Your instructions:
Once you reach the line containing "The Secretaries", reproduce it and every later line exactly, through the end of the data.

Top of Supplied records

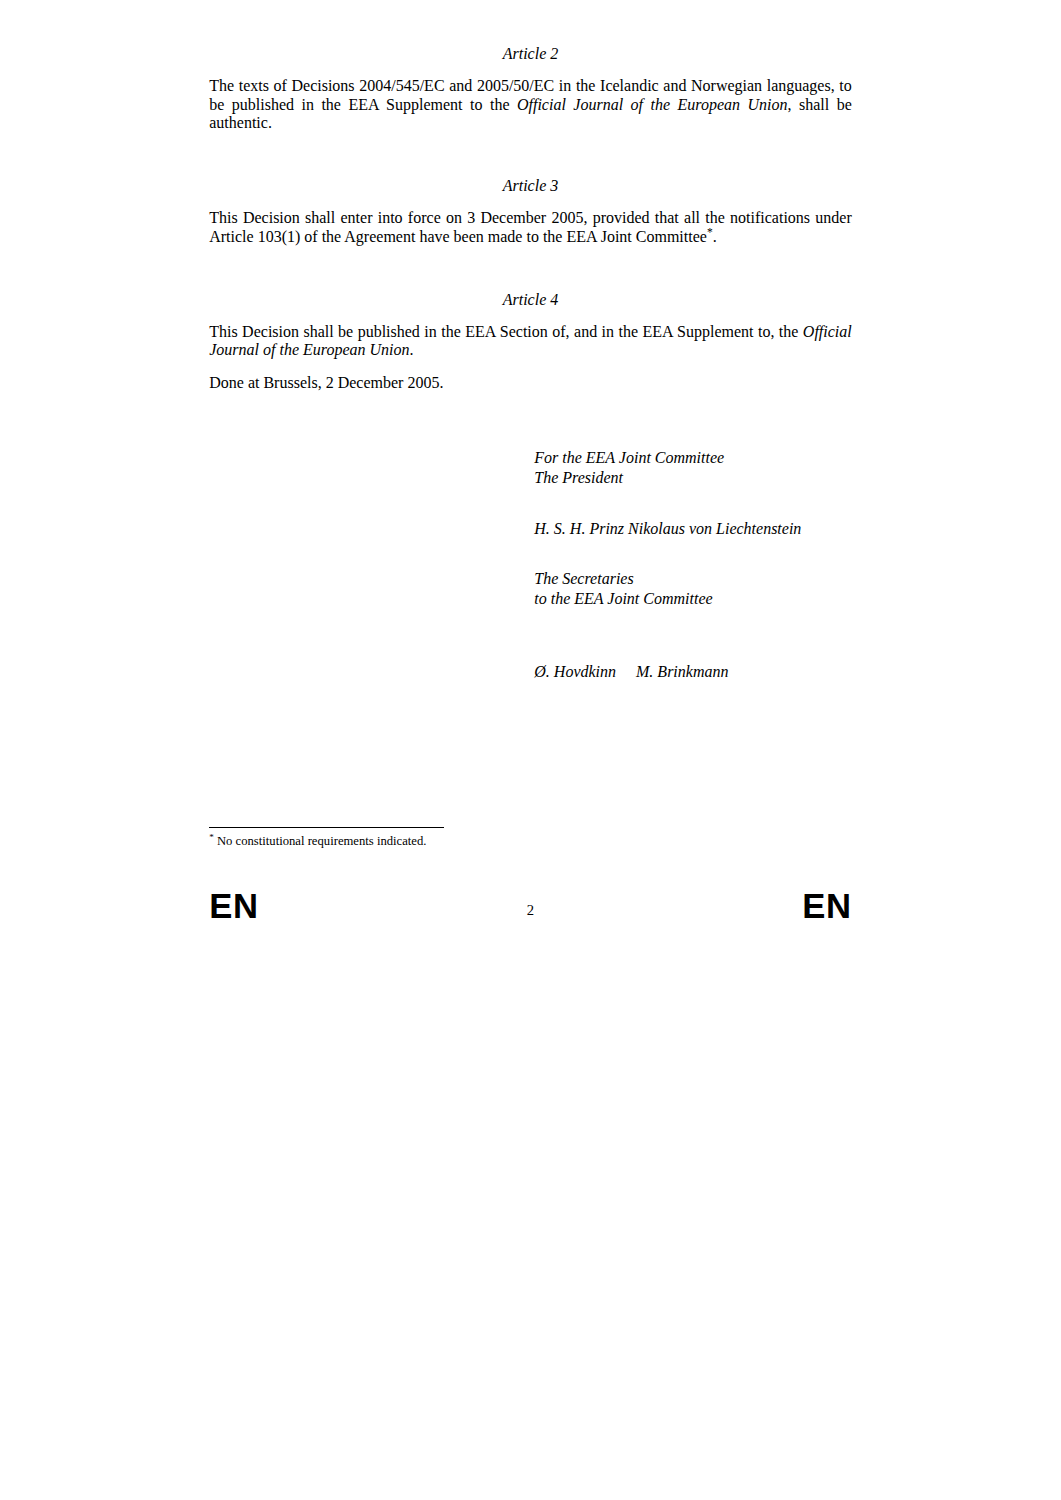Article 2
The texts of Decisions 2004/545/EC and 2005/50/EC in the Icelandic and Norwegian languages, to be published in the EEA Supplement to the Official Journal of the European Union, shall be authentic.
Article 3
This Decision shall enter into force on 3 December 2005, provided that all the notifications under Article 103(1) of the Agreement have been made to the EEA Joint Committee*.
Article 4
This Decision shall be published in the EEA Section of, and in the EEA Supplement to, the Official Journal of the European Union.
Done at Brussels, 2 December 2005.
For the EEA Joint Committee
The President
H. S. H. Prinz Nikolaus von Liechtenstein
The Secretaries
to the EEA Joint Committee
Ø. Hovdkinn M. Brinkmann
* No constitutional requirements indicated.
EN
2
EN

Bottom of Supplied records

Reply to the task:
The Secretaries
to the EEA Joint Committee
Ø. Hovdkinn M. Brinkmann
* No constitutional requirements indicated.
EN
2
EN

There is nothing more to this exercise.